Misrepresents a complex reality: The similarity between 2019-nCoV and HIV was detected using extremely short protein sequences, a practice that often gives rise to false positive results.
FULL CLAIM: "Coronavirus contains "HIV insertions", stoking fears over artificially created bioweapon"
The claim that the 2019 novel coronavirus (2019-nCoV) contains artificially-introduced insertions from the human immunodeficiency virus (HIV), thereby proving it is man-made, went viral on Facebook and other social media platforms like Twitter in early February 2020. One of the most viral of these articles appeared on websites known to publish misinformation in the past, such as ZeroHedge and Infowars, and was written by an anonymous person under the fictitious name of Tyler Durden.
The basis for this claim is a preprint of a research study uploaded to bioRXiV on 2 February 2020. The paper, titled “Uncanny similarity of unique inserts in the 2019-nCoV spike protein to HIV-1 gp120 and Gag”, has not been peer reviewed and was soon withdrawn by the authors after the study received extensive criticism from other scientists.
Nevertheless, the paper’s findings have been used by many on social media as evidence to support the baseless assertion that 2019-nCoV is a man-made virus. The authors had reported finding “4 insertions in the spike glycoprotein (S) which are unique to 2019-nCoV and are not present in other coronaviruses”. The authors further asserted that “all of [these inserts] have identity/similarity to amino acids residues in key structural proteins of HIV-1 [which] is unlikely to be fortuitous in nature”.
However, the authors failed to check the similarity of the four insertions to the protein sequences of other organisms besides HIV, explained Aaron Irving, a virologist and senior research fellow at Duke-NUS Medical School. “As it turned out, the region is also homologous to many unrelated sequences”, Irving said. “As such, the conclusions drawn from the data are no longer valid and there are many open-ended questions regarding this region highlighted.” [See Irving’s full comment below.]
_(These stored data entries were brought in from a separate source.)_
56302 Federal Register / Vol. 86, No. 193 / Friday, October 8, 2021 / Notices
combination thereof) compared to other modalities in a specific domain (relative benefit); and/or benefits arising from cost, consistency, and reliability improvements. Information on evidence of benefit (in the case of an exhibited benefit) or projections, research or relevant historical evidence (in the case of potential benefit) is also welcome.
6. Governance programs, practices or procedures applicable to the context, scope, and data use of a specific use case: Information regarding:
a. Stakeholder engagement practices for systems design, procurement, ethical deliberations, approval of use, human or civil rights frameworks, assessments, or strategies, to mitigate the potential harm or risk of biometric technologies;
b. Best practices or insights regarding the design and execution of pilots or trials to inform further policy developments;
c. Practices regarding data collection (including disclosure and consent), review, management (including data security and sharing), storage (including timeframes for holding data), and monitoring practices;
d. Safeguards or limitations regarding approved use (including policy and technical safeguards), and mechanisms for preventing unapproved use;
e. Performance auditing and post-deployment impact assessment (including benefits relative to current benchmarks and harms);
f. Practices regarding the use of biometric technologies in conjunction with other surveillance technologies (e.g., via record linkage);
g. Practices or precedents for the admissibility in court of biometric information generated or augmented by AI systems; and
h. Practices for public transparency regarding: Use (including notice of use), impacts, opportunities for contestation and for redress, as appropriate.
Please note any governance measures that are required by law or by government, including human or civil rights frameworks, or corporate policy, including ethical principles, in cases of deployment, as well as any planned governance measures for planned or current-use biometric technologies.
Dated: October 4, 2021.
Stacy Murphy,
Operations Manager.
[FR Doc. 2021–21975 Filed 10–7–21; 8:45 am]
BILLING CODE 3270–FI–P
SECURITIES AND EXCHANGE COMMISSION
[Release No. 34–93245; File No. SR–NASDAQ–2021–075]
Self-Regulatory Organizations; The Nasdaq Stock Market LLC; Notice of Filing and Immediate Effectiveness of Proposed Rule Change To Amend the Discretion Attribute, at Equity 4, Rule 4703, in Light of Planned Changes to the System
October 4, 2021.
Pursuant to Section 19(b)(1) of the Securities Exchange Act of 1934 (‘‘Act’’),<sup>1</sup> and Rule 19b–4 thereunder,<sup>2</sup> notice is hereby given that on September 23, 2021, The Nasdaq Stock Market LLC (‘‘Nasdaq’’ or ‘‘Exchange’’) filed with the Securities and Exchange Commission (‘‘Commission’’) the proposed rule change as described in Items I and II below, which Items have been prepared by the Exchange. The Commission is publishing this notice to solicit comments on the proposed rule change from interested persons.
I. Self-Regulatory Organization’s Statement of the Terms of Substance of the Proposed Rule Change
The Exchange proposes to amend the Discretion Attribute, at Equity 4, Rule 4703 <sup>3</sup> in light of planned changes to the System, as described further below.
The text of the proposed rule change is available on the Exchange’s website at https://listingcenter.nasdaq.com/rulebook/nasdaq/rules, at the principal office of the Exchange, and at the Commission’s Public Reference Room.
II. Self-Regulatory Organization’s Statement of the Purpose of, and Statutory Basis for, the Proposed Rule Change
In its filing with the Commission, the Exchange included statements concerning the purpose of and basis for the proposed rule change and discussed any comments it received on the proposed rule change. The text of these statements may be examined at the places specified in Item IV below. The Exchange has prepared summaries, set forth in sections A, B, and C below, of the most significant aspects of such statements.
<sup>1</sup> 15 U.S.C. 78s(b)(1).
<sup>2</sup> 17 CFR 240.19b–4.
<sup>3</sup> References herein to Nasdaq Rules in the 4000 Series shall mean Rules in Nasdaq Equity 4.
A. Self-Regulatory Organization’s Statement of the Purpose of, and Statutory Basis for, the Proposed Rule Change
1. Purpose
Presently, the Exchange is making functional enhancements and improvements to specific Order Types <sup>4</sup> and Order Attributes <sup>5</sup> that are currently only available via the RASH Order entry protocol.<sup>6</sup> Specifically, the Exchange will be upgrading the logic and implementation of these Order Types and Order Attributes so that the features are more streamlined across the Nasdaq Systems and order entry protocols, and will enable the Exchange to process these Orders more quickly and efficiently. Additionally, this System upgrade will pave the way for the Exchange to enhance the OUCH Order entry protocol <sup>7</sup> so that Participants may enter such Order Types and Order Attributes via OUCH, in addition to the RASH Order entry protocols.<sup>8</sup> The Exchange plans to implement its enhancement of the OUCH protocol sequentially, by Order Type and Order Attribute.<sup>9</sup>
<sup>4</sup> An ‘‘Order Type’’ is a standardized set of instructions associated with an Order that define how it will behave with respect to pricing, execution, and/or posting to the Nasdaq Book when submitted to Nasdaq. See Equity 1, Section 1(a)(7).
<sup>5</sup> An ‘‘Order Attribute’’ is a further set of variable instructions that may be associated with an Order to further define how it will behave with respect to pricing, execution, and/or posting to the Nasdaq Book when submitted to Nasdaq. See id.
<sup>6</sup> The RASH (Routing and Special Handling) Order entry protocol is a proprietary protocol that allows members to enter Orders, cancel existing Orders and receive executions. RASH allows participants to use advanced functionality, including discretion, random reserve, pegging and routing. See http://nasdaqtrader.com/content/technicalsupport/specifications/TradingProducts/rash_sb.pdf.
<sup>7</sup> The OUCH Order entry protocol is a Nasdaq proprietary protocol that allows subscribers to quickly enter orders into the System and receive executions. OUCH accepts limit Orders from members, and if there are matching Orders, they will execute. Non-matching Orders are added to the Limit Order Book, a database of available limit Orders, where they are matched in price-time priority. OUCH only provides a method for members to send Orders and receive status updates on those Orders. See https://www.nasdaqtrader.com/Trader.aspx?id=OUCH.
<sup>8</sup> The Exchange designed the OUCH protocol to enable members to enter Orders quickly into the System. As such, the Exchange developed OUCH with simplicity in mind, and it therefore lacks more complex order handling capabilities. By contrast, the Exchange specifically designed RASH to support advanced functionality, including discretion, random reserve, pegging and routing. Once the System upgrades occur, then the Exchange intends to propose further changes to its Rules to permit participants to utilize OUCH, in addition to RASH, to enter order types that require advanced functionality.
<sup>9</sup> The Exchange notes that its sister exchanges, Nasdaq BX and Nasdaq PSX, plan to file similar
Criticism of the study’s findings by experts have been published in several other outlets. In this Forbes article, Arinjay Banerjee, a postdoctoral fellow at McMaster University who has studied coronaviruses, said that:
“The authors compared very short regions of proteins in the novel coronavirus and concluded that the small segments of proteins were similar to segments in HIV proteins. Comparing very short segments can often generate false positives and it is difficult to make these conclusions using small protein segments.”
Researchers also took to Twitter to demonstrate this problem first-hand. Trevor Bedford, a faculty member at the Fred Hutchinson Cancer Research Center who studies viral evolution, re-analyzed the gene and protein sequences used by the authors and found that the so-called “unique” inserts appeared in many other organisms, including Cryptosporidium and Plasmodium malariae, which cause cryptosporidiosis and malaria, respectively.
In summary, there is no reason to believe that these inserts are unique to either HIV or 2019-nCoV, or that their presence in 2019-nCoV indicates they were inserted from HIV. This is because the sequences analyzed by the study authors were so short that it is easy to find similarities to a wide variety of organisms. An analogy would be to search for a short word, like “train”, in a search engine and claim that the contents in the search results must be identical or similar to each other based on that one word.
Aaron T. Irving, Senior Research Fellow, Duke-NUS Medical School:
It’s easier to believe misinformation when it is mixed with truth. The region highlighted in the pre-print is indeed an insertion in nCoV-2019 relative to its bat ancestors and indeed it has high identity to the HIV gp120/gag. However, the authors chose to align only this small region and not do a basic check on whether there were other sequences which were also homologous (showing high degree of similarity/identity). As it turned out, the region is also homologous to many unrelated sequences. As such, the conclusions drawn from the data are no longer valid and there are many open-ended questions regarding this region highlighted. I see the authors themselves agree with this criticism by other scientists and have voluntarily withdrawn their preprint pending a much deeper investigation.